I wasn’t able to attend useR! 2016 last week. But thanks to Microsoft’s live streaming service, I was able to record a number of sessions and watch them over the holiday weekend. I am a frequent user of many of Hadley Wickham’s R packages. So of course I tuned in for his keynote. Hadley presented the following map, using historical data from the USAboundaries package. His point wasn’t about map making, per se – but rather about “tidy” principles for dealing with complex data structures (such as shape files or statistical models). I’m onboard with the #tidyverse.

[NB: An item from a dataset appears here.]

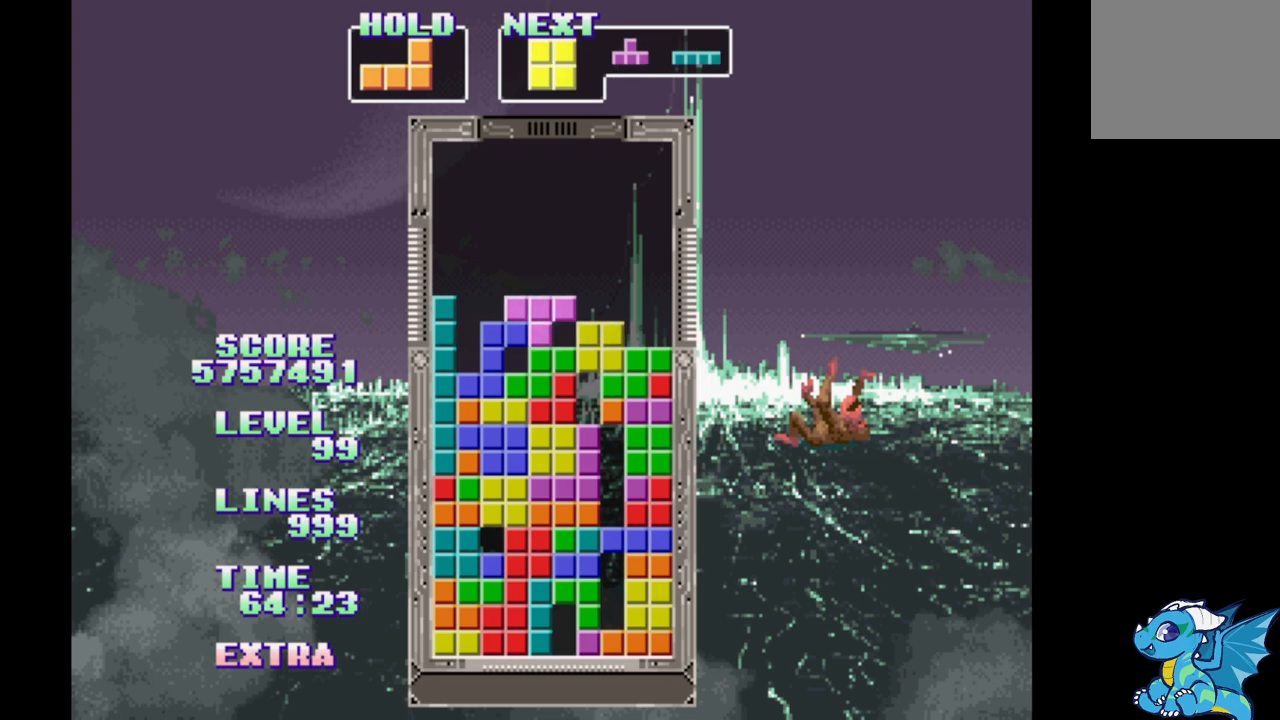
{"buttons": ["B"], "events": [[50, "B", "up"], [133, "B", "down"], [217, "B", "up"], [283, "B", "down"], [367, "B", "up"], [450, "B", "down"]]}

But I was also inspired by the map itself.

center

In honor of US Independence Day, I decided to build on Hadley’s example to make an animated map of US settlement. I don’t have many occasions to make maps as part of my current academic work. So I thought it would be fun to spend some time on the 4th of July learning to wrangle shape files in R.

Goals

My primary goal was to make two maps:

an animated map showing the settlement of US territories and the conversion of territories to states; and
an animated map showing the development of US counties.

Secondly, I wanted to focus the maps on the continental US, while still showing data from all regions. Repositioning / reprojecting Alaska and Hawaii is certainly not news. But for a newcomer to geospatial data, it was a data-munging benchmark that I needed to surpass.

Dataset

The USAboundaries package contains state/territory-level data from September 3, 1783 to December 31, 2000. So the state-level map will be a bit truncated historically – skipping over the early settlement of US colonies, as well as the declaration of the 13 original colonies as free and independent states in 1776(!). But alas, we’ll still have a nice bit of data to play with.

The county-level data in the USAboundaries package dates back about a century and a half further than the state-level data, all the way to December 30, 1636. So this dataset will provide a more extended view of US settlement history.

Maps

Here are the final results of my holiday weekend map-making expedition. Annotated R code to reproduce these maps is below.

The state-level map shows the United States on January 1st, every year from 1784 to 2000. (I grew up in Oklahoma – but I’d forgotten that there was a short period just before Oklahoma became a state in 1907 during which part of the region was an organized incorporated US territory and part was unorganized. This animated map reminded me of that fact).

animated-map-of-US-states

The county-level map shows the United States on January 1st, every year from 1637 to 2000. One thing I like about this animation is that it highlights the degree of geographic separation during the early years of settlement.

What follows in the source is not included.